27: Regulation Proposals
Published on 2024-04-25
Preparatory Readings:
Sunstein: Regulation Ideas
In this chapter, Sunstein offers some examples of regulations that he thinks would help to improve the conditions for deliberative democracy in the digital age.
Please consider these proposals with your own paper and regulation proposal in mind.
Did any of these proposals strike you as particularly promising or useful for the proposal paper you’re writing? How so? How might it apply to the case you are considering?
Did any of these proposals seem particularly un-promising, problematic, or ineffective? How so? Why?
Course Exam Review
Exam Format
The final exam format will consist of two parts. (1) A question section composed primarily of multiple choice, quotation identification, and/or short answer questions and (2) then two essay questions asking you to explore and articulate some of the big ideas we’ve been discussing throughout the semester. You’ll have 2 hours to complete the exam.
In preparation for class and our review session, consider the following bullet points. Please annotate any ideas you would like to discuss, review, or clarify during our class review session.
Big Course Ideas
- How do the big ideas of our previous units connect/relate to our discussion of media and deliberative democracy?
- For example, ideas like:
- The Medium is the Message
- The Living (oral culture) vs. the Dead (literary culture)
- What were some of the pros and cons, strengths and weakness of each culture according to Ong?
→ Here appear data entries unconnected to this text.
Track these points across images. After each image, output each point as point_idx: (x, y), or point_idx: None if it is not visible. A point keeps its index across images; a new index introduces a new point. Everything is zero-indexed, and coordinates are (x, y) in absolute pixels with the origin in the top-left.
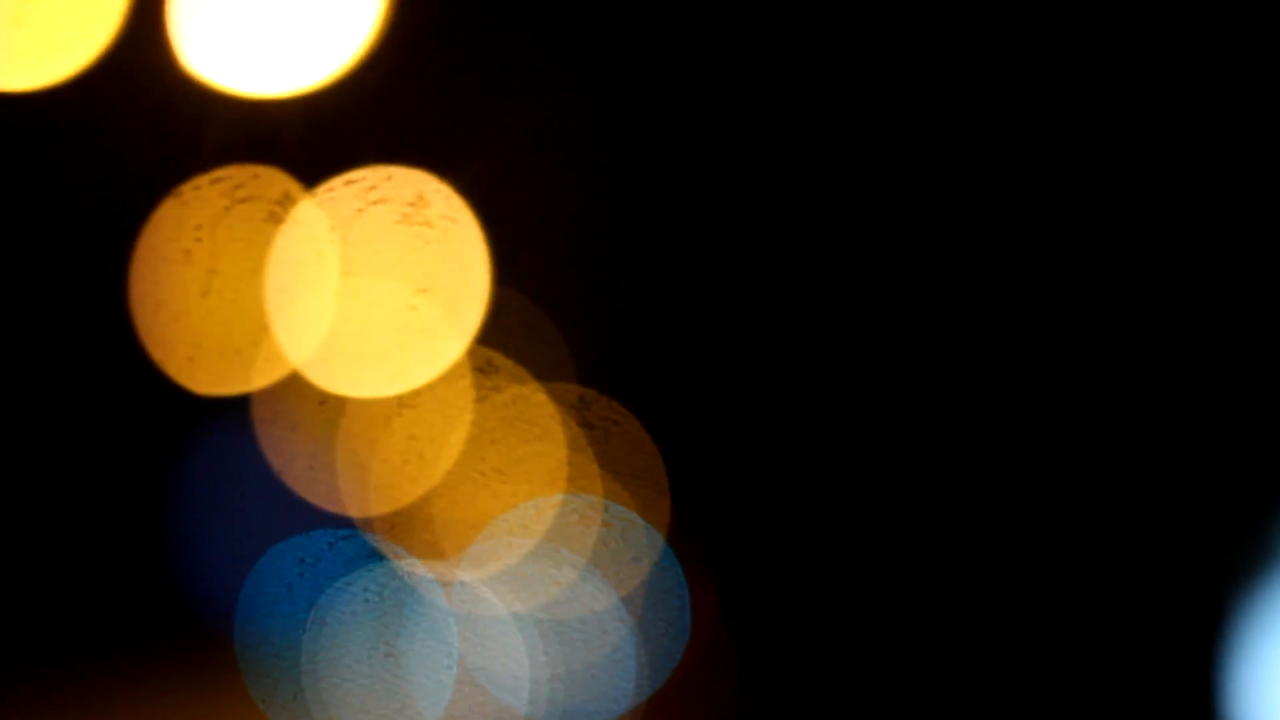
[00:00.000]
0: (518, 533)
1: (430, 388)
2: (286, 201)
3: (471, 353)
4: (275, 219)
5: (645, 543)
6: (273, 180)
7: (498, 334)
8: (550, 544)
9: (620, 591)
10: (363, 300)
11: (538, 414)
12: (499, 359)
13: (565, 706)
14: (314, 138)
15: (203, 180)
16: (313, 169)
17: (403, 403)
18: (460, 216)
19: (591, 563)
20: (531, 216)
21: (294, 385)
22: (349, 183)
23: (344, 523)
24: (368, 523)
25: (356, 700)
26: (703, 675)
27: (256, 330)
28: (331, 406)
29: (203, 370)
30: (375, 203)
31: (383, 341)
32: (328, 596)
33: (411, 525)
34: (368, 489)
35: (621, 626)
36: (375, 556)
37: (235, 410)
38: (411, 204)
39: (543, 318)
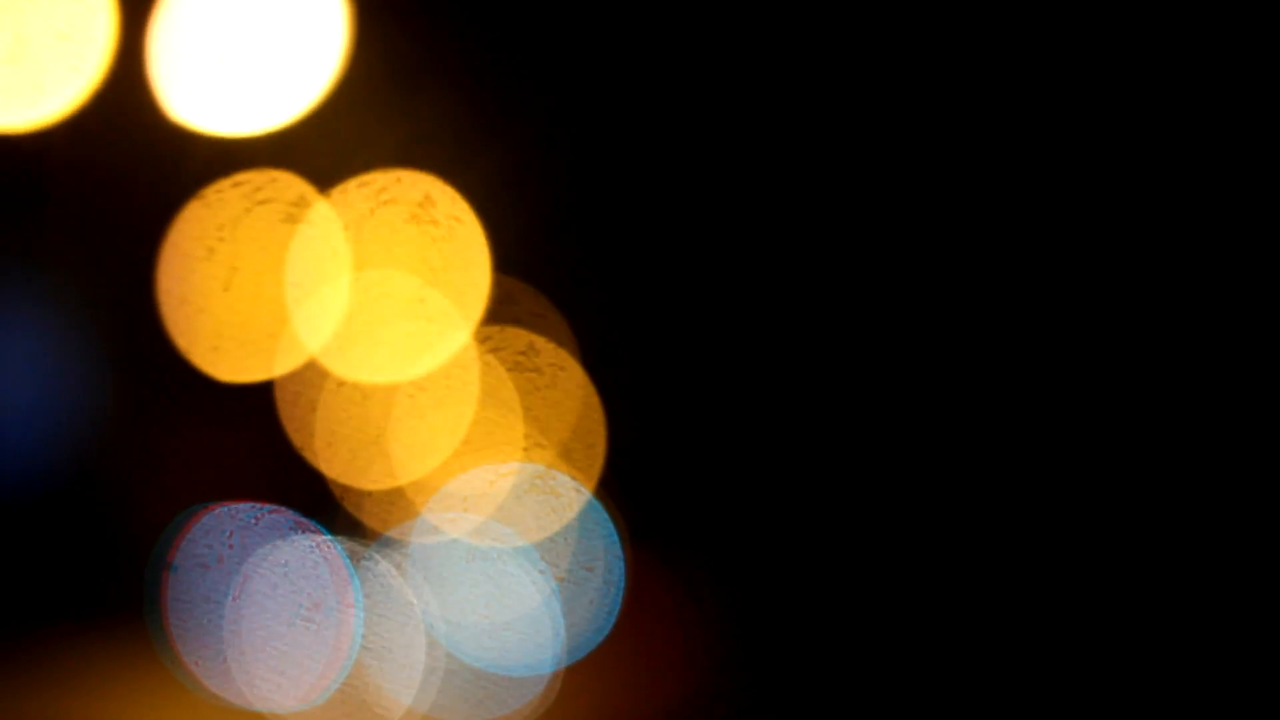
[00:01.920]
0: (453, 501)
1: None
2: (302, 203)
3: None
4: (292, 219)
5: (582, 505)
6: (289, 183)
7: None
8: (484, 510)
9: (556, 552)
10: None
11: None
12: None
13: (504, 662)
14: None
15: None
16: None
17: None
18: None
19: (529, 525)
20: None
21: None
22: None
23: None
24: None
25: (281, 666)
26: (643, 632)
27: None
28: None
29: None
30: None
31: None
32: (252, 567)
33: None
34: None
35: (559, 586)
36: (298, 529)
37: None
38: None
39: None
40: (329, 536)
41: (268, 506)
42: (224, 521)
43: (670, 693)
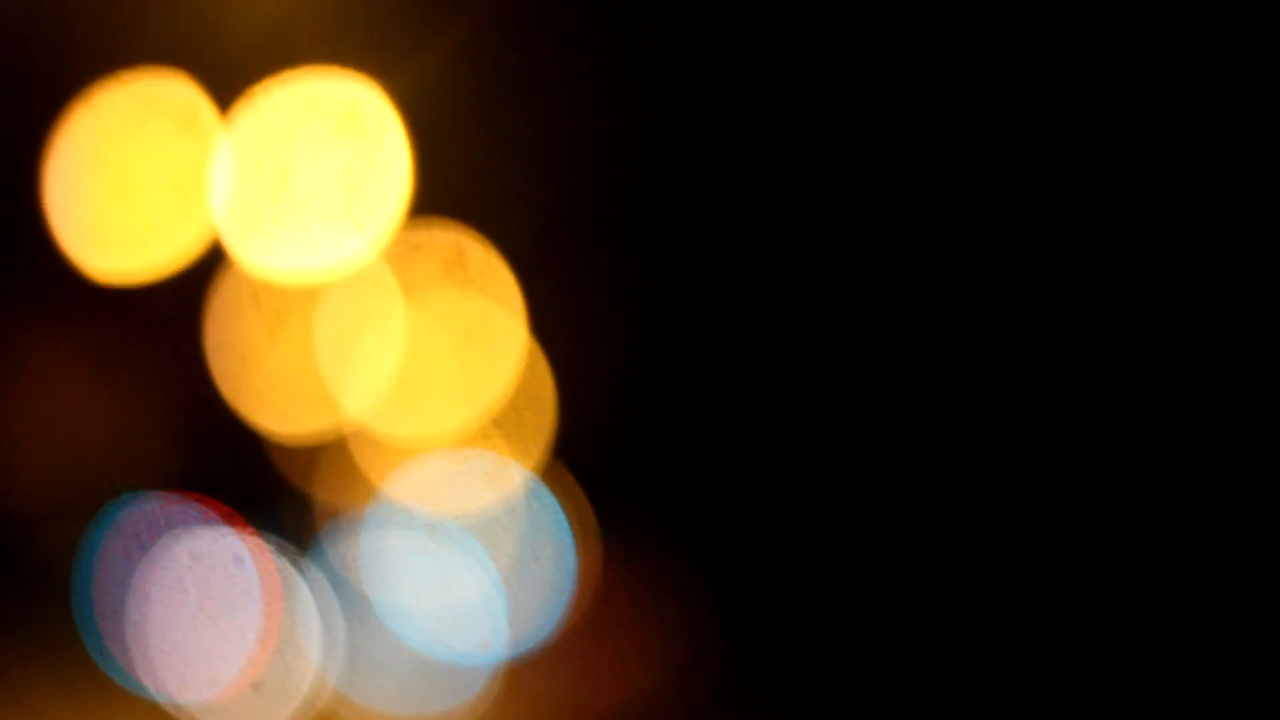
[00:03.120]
0: (403, 489)
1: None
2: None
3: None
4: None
5: (535, 493)
6: None
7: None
8: (435, 498)
9: (507, 541)
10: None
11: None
12: None
13: (450, 652)
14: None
15: None
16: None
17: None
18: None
19: (480, 513)
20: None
21: None
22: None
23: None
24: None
25: (188, 657)
26: (596, 624)
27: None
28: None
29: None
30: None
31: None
32: (159, 560)
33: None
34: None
35: (508, 575)
36: (205, 521)
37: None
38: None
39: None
40: (262, 530)
41: (190, 503)
42: (148, 517)
43: (625, 687)
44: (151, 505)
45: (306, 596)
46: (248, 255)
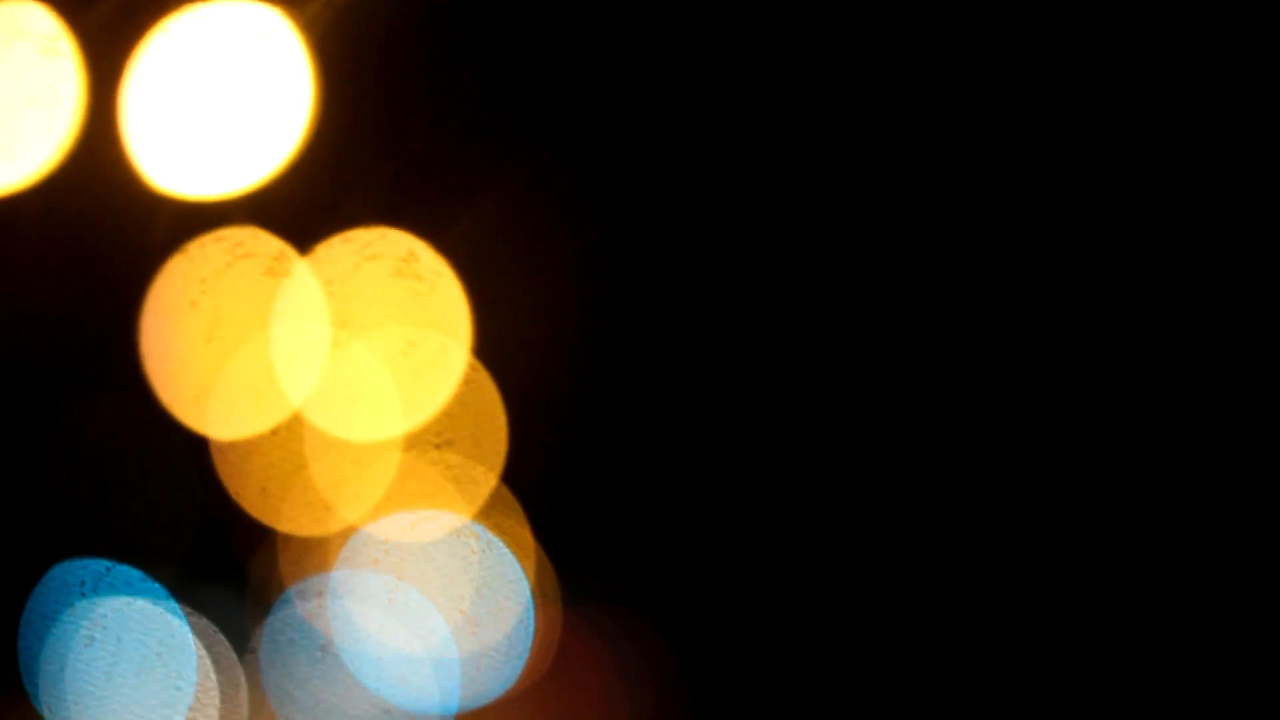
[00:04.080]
0: (368, 549)
1: None
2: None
3: None
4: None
5: (493, 555)
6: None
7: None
8: (399, 556)
9: (467, 597)
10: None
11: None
12: None
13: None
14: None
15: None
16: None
17: None
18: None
19: (441, 571)
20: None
21: None
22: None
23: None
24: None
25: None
26: (557, 672)
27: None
28: None
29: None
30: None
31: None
32: (104, 620)
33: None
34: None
35: (468, 628)
36: (146, 584)
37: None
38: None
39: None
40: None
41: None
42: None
43: None
44: (90, 570)
45: (251, 660)
46: (156, 177)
- McLuhan sometimes refers to the electronic age as the second age of orality. Why?
- How does the dynamism of oral culture re-emerge in the digital age?
- Do we see some of the strengths of oral culture noted by Ong re-occurring?
- Are we losing some of the strengths of literary culture noted by Ong?
- Shannon’s theory of information.
- How does Shannon’s theory of information make possible the kind of communication dynamism, speed, and scale that creates new “Latent Ambiguities” for us in the digital age?
- Hyperlinks, Interconnectivity, Multi-sequence
- To what extent are these features of the text in digital age contributing to the “Latent Ambiguities” we face in the digital public sphere?
Deliberative Democracy in the Digital Age
- Rousseau’s unique political aspiration.
- The difficulty Rousseau has in achieving this aspiration.
- Kant’s ideas about the conditions necessary for the “will of the people” to emerge.
- Mill’s argument for why “more speech generally means better deliberation”.
- There at least four distinct arguments here.
- Why Brandeis’s protection of “free speech” shows agreement with the previous arguments of Kant and Mill.
- Why Holmes argument for the same protection of speech is based on a different principle or value.
- What is a Latent Ambiguity and why is the Brandeis/Holmes decision a good example of such an ambiguity.
- Habermas’ idea of the “Public Forum” and the “Ideal Speech Situation”
- Why does democracy need the public forum?
- Why does the speech situation of the late 18th and early 19th century come close to resembling this ideal speech situation?
- What is Neo-Feudalism and why does it threaten the public forum and simultaneously hide the fact that this threat exists?
- Why did the Internet initially look like a chance to restore the “Ideal Speech Situation” and recapture the public forum?
- In what ways might the Internet of the 21st century be said to be at risk of returning to “Neo-Feudalism”?
- The nature of regulation
- Why does the Internet seem “less” regulable according to Lessig?
- WHy is the Internet actually (or potentially) quite regulable, and perhaps the most regulable communication system ever invented?
- What are the four modalities of regulation identified by Lessig?
- How does regulation (in these different forms) function both as a constraint and as protection?
- Consider here why Habermas would say the pursuit of consumer sovereignty alone is self-defeating. Why is consumer freedom/choice lost if it is not also regulated?
- How does Hobbes express this idea?
- The Daily Me: Filtering as a threat to deliberative democracy
- What does Sunstein mean when he refers to the “Daily Me”?
- Why is filtering information necessary and important?
- (In fact, why does Shapiro think the Internet offers democracy better ways of filtering?)
- How did old code constrain “filtering” in ways that were seemingly good for deliberative democracy?
- Why might these constraints seem like “bugs”, when they could actually be “features”?
- What are som examples?
- How have changes in the code removed the “bugs” or “friction” in the old code and thereby created potentially new problems for democracy?
- What is the difference between polarization and a deliberative enclave?
- Why can the Internet’s ability to foster group formation be seen as both a good and bad thing for deliberative democracy?
- What other factors determine when group formation is a benefit for deliberative democracy and when it is a threat?
- What impact does the medium have on group polarization?
- How might the medium contribute to cybercascades or “illusions of preponderance”?
- How do the Podcast about Youtube illustrate this?
- How can regulation be used to protect these features that were previously protected by the “imperfections” of the old code?
- Why must a regulator be extra careful when regulating political speech? How would Habermas explain this concern?
- What are the different forms of neutrality that regulation can take with respect to speech? What are the pros and cons of these different approaches?